Data below:

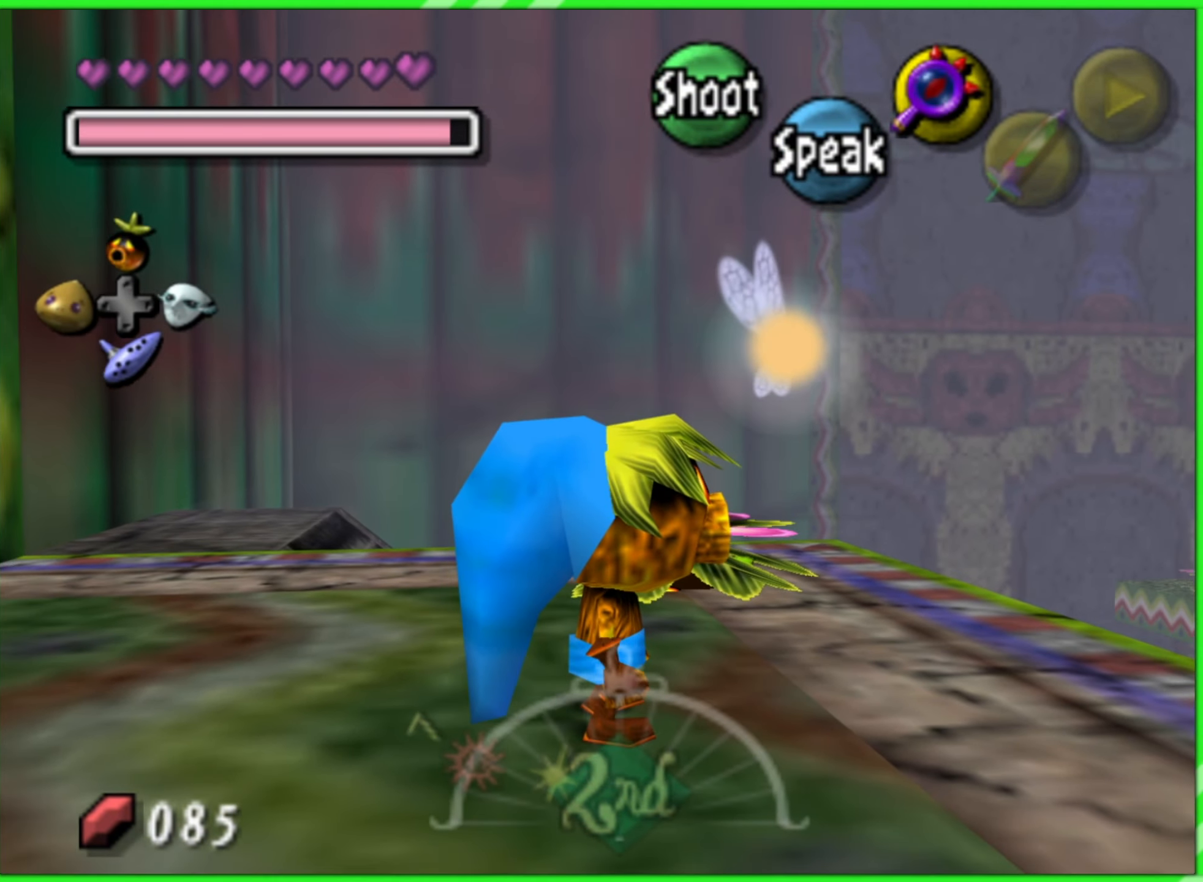
{"buttons": [], "left_stick": "center", "events": []}
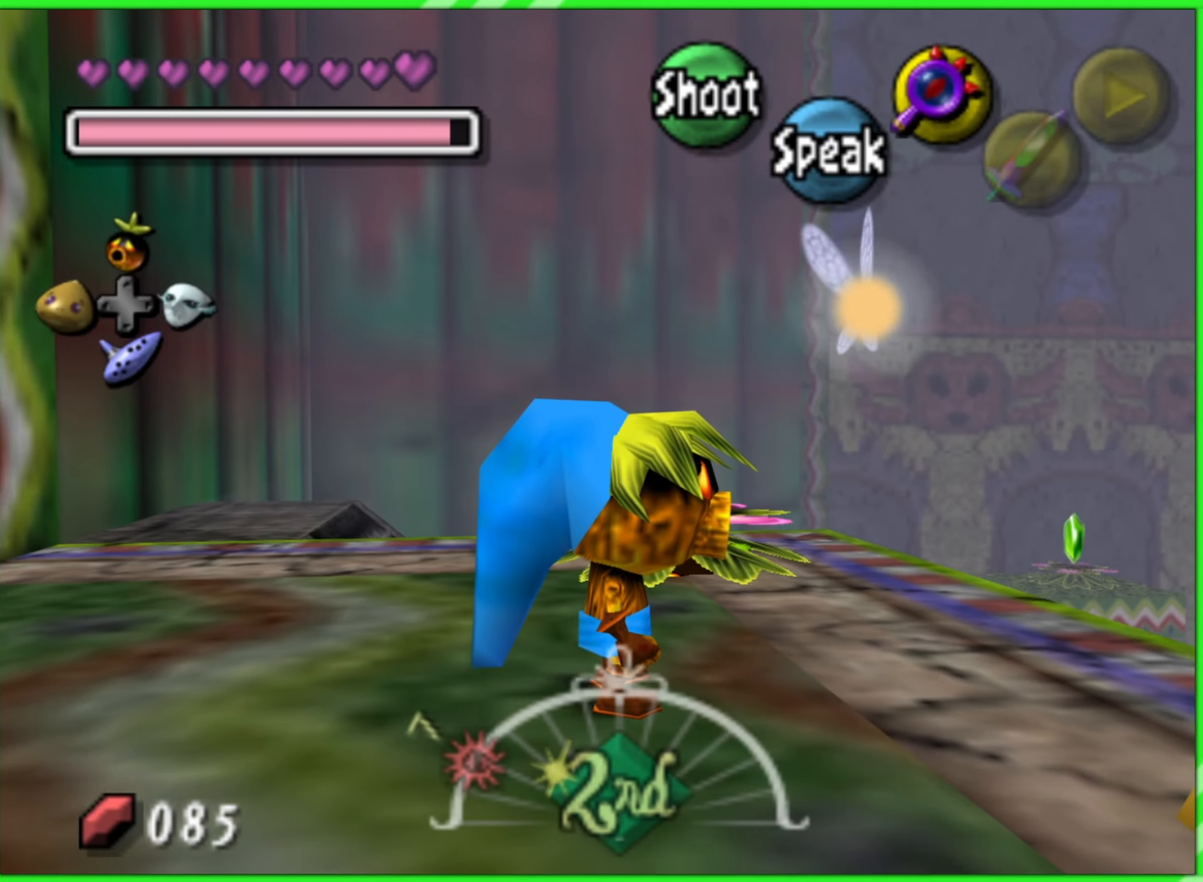
{"buttons": [], "left_stick": "center", "events": []}
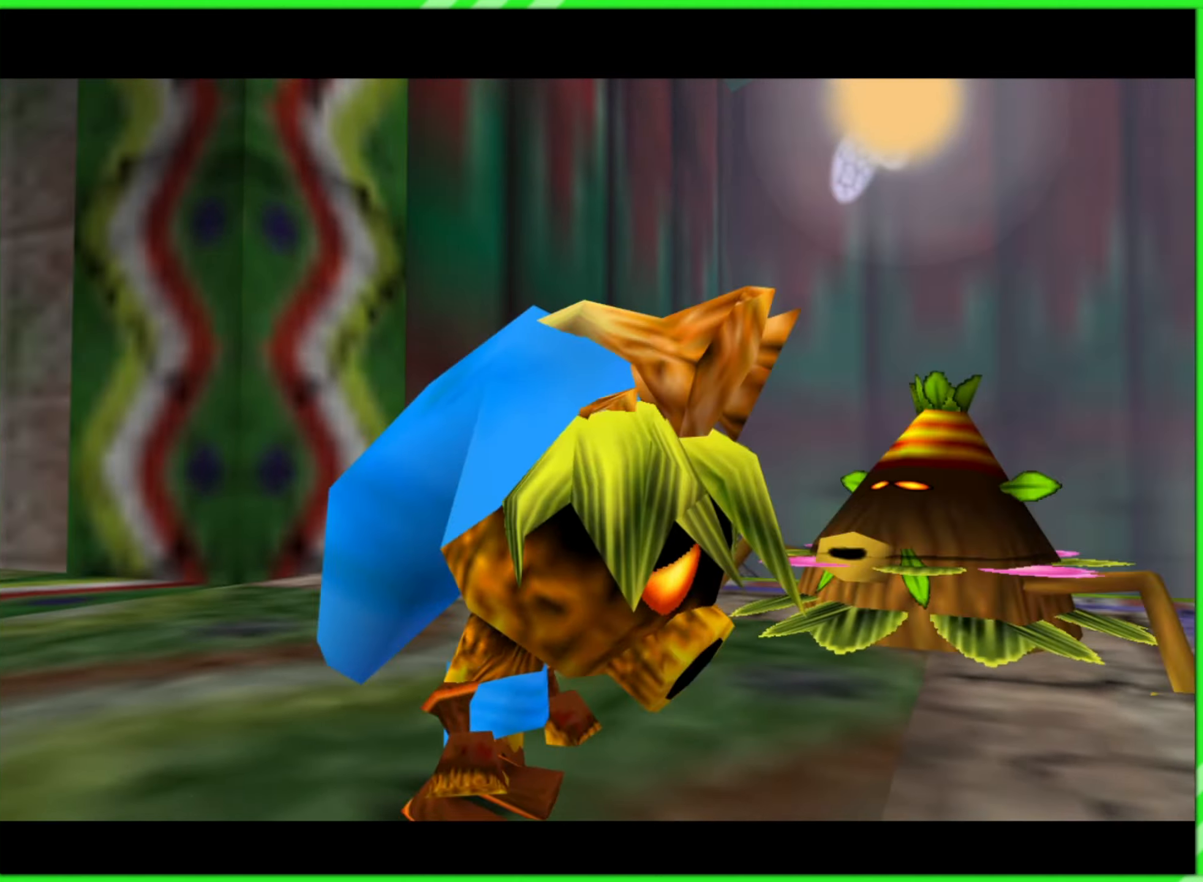
{"buttons": [], "left_stick": "center", "events": []}
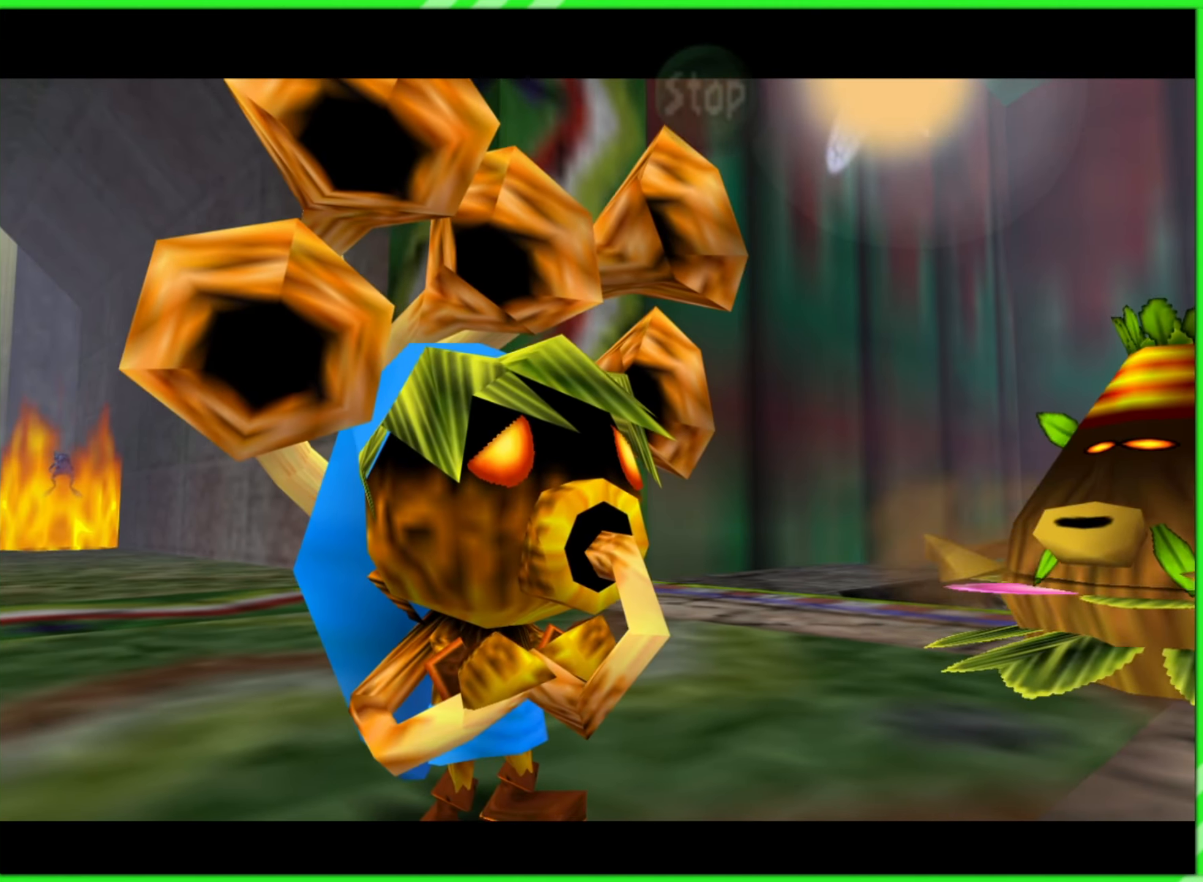
{"buttons": [], "left_stick": "center", "events": []}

What is needed:
Each line of the data must be transcribed exactly; pictures are not carried over.

Exercise answer:
{"buttons": [], "left_stick": "center", "events": []}
{"buttons": [], "left_stick": "center", "events": []}
{"buttons": [], "left_stick": "center", "events": []}
{"buttons": [], "left_stick": "center", "events": []}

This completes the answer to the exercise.